## WORK REQUEST
In full and without edits, write out the data that follows.

Change listing data:

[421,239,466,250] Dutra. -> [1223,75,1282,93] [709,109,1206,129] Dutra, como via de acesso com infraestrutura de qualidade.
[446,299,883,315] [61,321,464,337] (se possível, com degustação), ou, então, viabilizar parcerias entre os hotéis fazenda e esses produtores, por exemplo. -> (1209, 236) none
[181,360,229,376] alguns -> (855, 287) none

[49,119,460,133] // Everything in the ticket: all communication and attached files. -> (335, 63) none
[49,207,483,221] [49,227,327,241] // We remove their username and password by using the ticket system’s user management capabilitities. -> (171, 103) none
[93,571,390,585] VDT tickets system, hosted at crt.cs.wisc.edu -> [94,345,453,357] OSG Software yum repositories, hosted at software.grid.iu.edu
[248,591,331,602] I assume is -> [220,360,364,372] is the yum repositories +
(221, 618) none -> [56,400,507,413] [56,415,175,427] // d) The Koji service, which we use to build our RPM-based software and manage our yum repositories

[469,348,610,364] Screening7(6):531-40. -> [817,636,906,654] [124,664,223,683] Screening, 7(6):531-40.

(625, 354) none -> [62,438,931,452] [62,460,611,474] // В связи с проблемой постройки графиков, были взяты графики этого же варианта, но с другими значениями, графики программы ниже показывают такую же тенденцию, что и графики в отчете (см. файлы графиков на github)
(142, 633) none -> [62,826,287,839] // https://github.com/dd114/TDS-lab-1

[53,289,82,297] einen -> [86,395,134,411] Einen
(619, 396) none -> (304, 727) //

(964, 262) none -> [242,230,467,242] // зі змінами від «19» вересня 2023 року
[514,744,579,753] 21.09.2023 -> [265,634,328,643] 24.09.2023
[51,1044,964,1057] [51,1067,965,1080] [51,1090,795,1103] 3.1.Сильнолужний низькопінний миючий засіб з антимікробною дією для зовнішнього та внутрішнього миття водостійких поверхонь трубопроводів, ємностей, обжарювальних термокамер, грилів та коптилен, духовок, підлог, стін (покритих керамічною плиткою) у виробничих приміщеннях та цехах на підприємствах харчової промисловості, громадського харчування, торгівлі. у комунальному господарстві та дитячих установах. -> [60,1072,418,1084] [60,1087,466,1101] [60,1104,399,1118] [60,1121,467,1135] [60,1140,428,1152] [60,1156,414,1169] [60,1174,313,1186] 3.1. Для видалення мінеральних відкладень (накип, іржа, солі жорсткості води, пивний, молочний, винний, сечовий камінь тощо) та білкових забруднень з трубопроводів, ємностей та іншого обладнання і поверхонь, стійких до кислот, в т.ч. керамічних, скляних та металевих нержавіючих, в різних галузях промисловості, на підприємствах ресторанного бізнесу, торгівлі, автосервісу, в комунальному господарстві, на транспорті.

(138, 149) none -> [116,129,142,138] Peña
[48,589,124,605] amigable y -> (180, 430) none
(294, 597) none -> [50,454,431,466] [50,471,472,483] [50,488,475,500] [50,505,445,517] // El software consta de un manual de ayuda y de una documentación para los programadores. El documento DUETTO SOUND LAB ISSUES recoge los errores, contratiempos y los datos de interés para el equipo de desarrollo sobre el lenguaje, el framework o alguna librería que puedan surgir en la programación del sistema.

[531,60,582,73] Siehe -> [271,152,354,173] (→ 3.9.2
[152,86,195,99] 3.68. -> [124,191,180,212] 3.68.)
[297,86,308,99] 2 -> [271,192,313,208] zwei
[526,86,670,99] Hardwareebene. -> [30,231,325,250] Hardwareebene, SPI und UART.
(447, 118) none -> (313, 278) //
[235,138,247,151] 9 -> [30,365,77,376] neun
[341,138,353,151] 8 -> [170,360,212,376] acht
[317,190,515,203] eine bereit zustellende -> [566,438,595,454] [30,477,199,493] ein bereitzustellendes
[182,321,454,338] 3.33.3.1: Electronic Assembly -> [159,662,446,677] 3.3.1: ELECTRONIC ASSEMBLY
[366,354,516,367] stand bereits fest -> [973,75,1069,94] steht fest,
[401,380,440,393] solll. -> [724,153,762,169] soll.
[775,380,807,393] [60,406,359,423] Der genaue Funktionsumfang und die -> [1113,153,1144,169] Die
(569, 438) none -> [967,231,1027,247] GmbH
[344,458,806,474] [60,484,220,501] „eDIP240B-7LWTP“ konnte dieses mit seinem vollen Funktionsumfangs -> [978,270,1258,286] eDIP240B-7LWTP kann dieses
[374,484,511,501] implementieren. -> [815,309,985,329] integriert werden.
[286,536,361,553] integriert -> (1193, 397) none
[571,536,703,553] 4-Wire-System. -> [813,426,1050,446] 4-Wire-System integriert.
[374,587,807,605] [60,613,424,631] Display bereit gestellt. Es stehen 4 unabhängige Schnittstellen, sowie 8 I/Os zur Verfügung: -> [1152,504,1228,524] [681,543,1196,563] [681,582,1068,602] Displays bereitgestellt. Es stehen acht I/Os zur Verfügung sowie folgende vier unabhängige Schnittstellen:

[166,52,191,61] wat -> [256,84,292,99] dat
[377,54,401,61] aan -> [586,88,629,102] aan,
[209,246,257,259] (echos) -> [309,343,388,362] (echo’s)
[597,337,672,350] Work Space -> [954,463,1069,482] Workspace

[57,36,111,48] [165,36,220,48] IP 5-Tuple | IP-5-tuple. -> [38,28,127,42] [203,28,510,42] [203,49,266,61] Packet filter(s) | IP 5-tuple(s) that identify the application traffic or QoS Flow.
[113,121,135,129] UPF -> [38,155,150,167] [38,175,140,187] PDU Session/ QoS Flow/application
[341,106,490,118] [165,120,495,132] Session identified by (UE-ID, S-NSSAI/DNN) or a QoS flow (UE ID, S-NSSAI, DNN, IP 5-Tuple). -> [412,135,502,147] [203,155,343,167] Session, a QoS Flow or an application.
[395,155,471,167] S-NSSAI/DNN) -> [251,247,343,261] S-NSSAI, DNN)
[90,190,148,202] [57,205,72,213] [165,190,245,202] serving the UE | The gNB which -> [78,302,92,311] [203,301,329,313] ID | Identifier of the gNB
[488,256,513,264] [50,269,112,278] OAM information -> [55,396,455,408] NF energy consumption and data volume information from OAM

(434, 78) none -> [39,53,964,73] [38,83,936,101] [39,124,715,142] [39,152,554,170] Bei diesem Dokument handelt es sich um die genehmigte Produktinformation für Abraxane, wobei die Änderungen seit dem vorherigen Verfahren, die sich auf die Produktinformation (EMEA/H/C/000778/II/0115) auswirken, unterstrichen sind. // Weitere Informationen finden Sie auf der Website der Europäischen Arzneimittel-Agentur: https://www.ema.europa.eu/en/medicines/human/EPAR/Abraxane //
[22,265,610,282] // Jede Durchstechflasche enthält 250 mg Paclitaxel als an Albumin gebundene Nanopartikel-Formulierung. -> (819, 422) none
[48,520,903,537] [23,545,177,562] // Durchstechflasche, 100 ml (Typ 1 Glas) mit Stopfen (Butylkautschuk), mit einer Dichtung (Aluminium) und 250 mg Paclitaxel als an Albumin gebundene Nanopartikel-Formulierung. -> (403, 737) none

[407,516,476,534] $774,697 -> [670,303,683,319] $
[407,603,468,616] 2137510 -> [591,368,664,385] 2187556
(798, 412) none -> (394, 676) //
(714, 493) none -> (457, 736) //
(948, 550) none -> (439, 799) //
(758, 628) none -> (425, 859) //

## REPLY TO THE TASK
[421,239,466,250] Dutra. -> [1223,75,1282,93] [709,109,1206,129] Dutra, como via de acesso com infraestrutura de qualidade.
[446,299,883,315] [61,321,464,337] (se possível, com degustação), ou, então, viabilizar parcerias entre os hotéis fazenda e esses produtores, por exemplo. -> (1209, 236) none
[181,360,229,376] alguns -> (855, 287) none

[49,119,460,133] // Everything in the ticket: all communication and attached files. -> (335, 63) none
[49,207,483,221] [49,227,327,241] // We remove their username and password by using the ticket system’s user management capabilitities. -> (171, 103) none
[93,571,390,585] VDT tickets system, hosted at crt.cs.wisc.edu -> [94,345,453,357] OSG Software yum repositories, hosted at software.grid.iu.edu
[248,591,331,602] I assume is -> [220,360,364,372] is the yum repositories +
(221, 618) none -> [56,400,507,413] [56,415,175,427] // d) The Koji service, which we use to build our RPM-based software and manage our yum repositories

[469,348,610,364] Screening7(6):531-40. -> [817,636,906,654] [124,664,223,683] Screening, 7(6):531-40.

(625, 354) none -> [62,438,931,452] [62,460,611,474] // В связи с проблемой постройки графиков, были взяты графики этого же варианта, но с другими значениями, графики программы ниже показывают такую же тенденцию, что и графики в отчете (см. файлы графиков на github)
(142, 633) none -> [62,826,287,839] // https://github.com/dd114/TDS-lab-1

[53,289,82,297] einen -> [86,395,134,411] Einen
(619, 396) none -> (304, 727) //

(964, 262) none -> [242,230,467,242] // зі змінами від «19» вересня 2023 року
[514,744,579,753] 21.09.2023 -> [265,634,328,643] 24.09.2023
[51,1044,964,1057] [51,1067,965,1080] [51,1090,795,1103] 3.1.Сильнолужний низькопінний миючий засіб з антимікробною дією для зовнішнього та внутрішнього миття водостійких поверхонь трубопроводів, ємностей, обжарювальних термокамер, грилів та коптилен, духовок, підлог, стін (покритих керамічною плиткою) у виробничих приміщеннях та цехах на підприємствах харчової промисловості, громадського харчування, торгівлі. у комунальному господарстві та дитячих установах. -> [60,1072,418,1084] [60,1087,466,1101] [60,1104,399,1118] [60,1121,467,1135] [60,1140,428,1152] [60,1156,414,1169] [60,1174,313,1186] 3.1. Для видалення мінеральних відкладень (накип, іржа, солі жорсткості води, пивний, молочний, винний, сечовий камінь тощо) та білкових забруднень з трубопроводів, ємностей та іншого обладнання і поверхонь, стійких до кислот, в т.ч. керамічних, скляних та металевих нержавіючих, в різних галузях промисловості, на підприємствах ресторанного бізнесу, торгівлі, автосервісу, в комунальному господарстві, на транспорті.

(138, 149) none -> [116,129,142,138] Peña
[48,589,124,605] amigable y -> (180, 430) none
(294, 597) none -> [50,454,431,466] [50,471,472,483] [50,488,475,500] [50,505,445,517] // El software consta de un manual de ayuda y de una documentación para los programadores. El documento DUETTO SOUND LAB ISSUES recoge los errores, contratiempos y los datos de interés para el equipo de desarrollo sobre el lenguaje, el framework o alguna librería que puedan surgir en la programación del sistema.

[531,60,582,73] Siehe -> [271,152,354,173] (→ 3.9.2
[152,86,195,99] 3.68. -> [124,191,180,212] 3.68.)
[297,86,308,99] 2 -> [271,192,313,208] zwei
[526,86,670,99] Hardwareebene. -> [30,231,325,250] Hardwareebene, SPI und UART.
(447, 118) none -> (313, 278) //
[235,138,247,151] 9 -> [30,365,77,376] neun
[341,138,353,151] 8 -> [170,360,212,376] acht
[317,190,515,203] eine bereit zustellende -> [566,438,595,454] [30,477,199,493] ein bereitzustellendes
[182,321,454,338] 3.33.3.1: Electronic Assembly -> [159,662,446,677] 3.3.1: ELECTRONIC ASSEMBLY
[366,354,516,367] stand bereits fest -> [973,75,1069,94] steht fest,
[401,380,440,393] solll. -> [724,153,762,169] soll.
[775,380,807,393] [60,406,359,423] Der genaue Funktionsumfang und die -> [1113,153,1144,169] Die
(569, 438) none -> [967,231,1027,247] GmbH
[344,458,806,474] [60,484,220,501] „eDIP240B-7LWTP“ konnte dieses mit seinem vollen Funktionsumfangs -> [978,270,1258,286] eDIP240B-7LWTP kann dieses
[374,484,511,501] implementieren. -> [815,309,985,329] integriert werden.
[286,536,361,553] integriert -> (1193, 397) none
[571,536,703,553] 4-Wire-System. -> [813,426,1050,446] 4-Wire-System integriert.
[374,587,807,605] [60,613,424,631] Display bereit gestellt. Es stehen 4 unabhängige Schnittstellen, sowie 8 I/Os zur Verfügung: -> [1152,504,1228,524] [681,543,1196,563] [681,582,1068,602] Displays bereitgestellt. Es stehen acht I/Os zur Verfügung sowie folgende vier unabhängige Schnittstellen:

[166,52,191,61] wat -> [256,84,292,99] dat
[377,54,401,61] aan -> [586,88,629,102] aan,
[209,246,257,259] (echos) -> [309,343,388,362] (echo’s)
[597,337,672,350] Work Space -> [954,463,1069,482] Workspace

[57,36,111,48] [165,36,220,48] IP 5-Tuple | IP-5-tuple. -> [38,28,127,42] [203,28,510,42] [203,49,266,61] Packet filter(s) | IP 5-tuple(s) that identify the application traffic or QoS Flow.
[113,121,135,129] UPF -> [38,155,150,167] [38,175,140,187] PDU Session/ QoS Flow/application
[341,106,490,118] [165,120,495,132] Session identified by (UE-ID, S-NSSAI/DNN) or a QoS flow (UE ID, S-NSSAI, DNN, IP 5-Tuple). -> [412,135,502,147] [203,155,343,167] Session, a QoS Flow or an application.
[395,155,471,167] S-NSSAI/DNN) -> [251,247,343,261] S-NSSAI, DNN)
[90,190,148,202] [57,205,72,213] [165,190,245,202] serving the UE | The gNB which -> [78,302,92,311] [203,301,329,313] ID | Identifier of the gNB
[488,256,513,264] [50,269,112,278] OAM information -> [55,396,455,408] NF energy consumption and data volume information from OAM

(434, 78) none -> [39,53,964,73] [38,83,936,101] [39,124,715,142] [39,152,554,170] Bei diesem Dokument handelt es sich um die genehmigte Produktinformation für Abraxane, wobei die Änderungen seit dem vorherigen Verfahren, die sich auf die Produktinformation (EMEA/H/C/000778/II/0115) auswirken, unterstrichen sind. // Weitere Informationen finden Sie auf der Website der Europäischen Arzneimittel-Agentur: https://www.ema.europa.eu/en/medicines/human/EPAR/Abraxane //
[22,265,610,282] // Jede Durchstechflasche enthält 250 mg Paclitaxel als an Albumin gebundene Nanopartikel-Formulierung. -> (819, 422) none
[48,520,903,537] [23,545,177,562] // Durchstechflasche, 100 ml (Typ 1 Glas) mit Stopfen (Butylkautschuk), mit einer Dichtung (Aluminium) und 250 mg Paclitaxel als an Albumin gebundene Nanopartikel-Formulierung. -> (403, 737) none

[407,516,476,534] $774,697 -> [670,303,683,319] $
[407,603,468,616] 2137510 -> [591,368,664,385] 2187556
(798, 412) none -> (394, 676) //
(714, 493) none -> (457, 736) //
(948, 550) none -> (439, 799) //
(758, 628) none -> (425, 859) //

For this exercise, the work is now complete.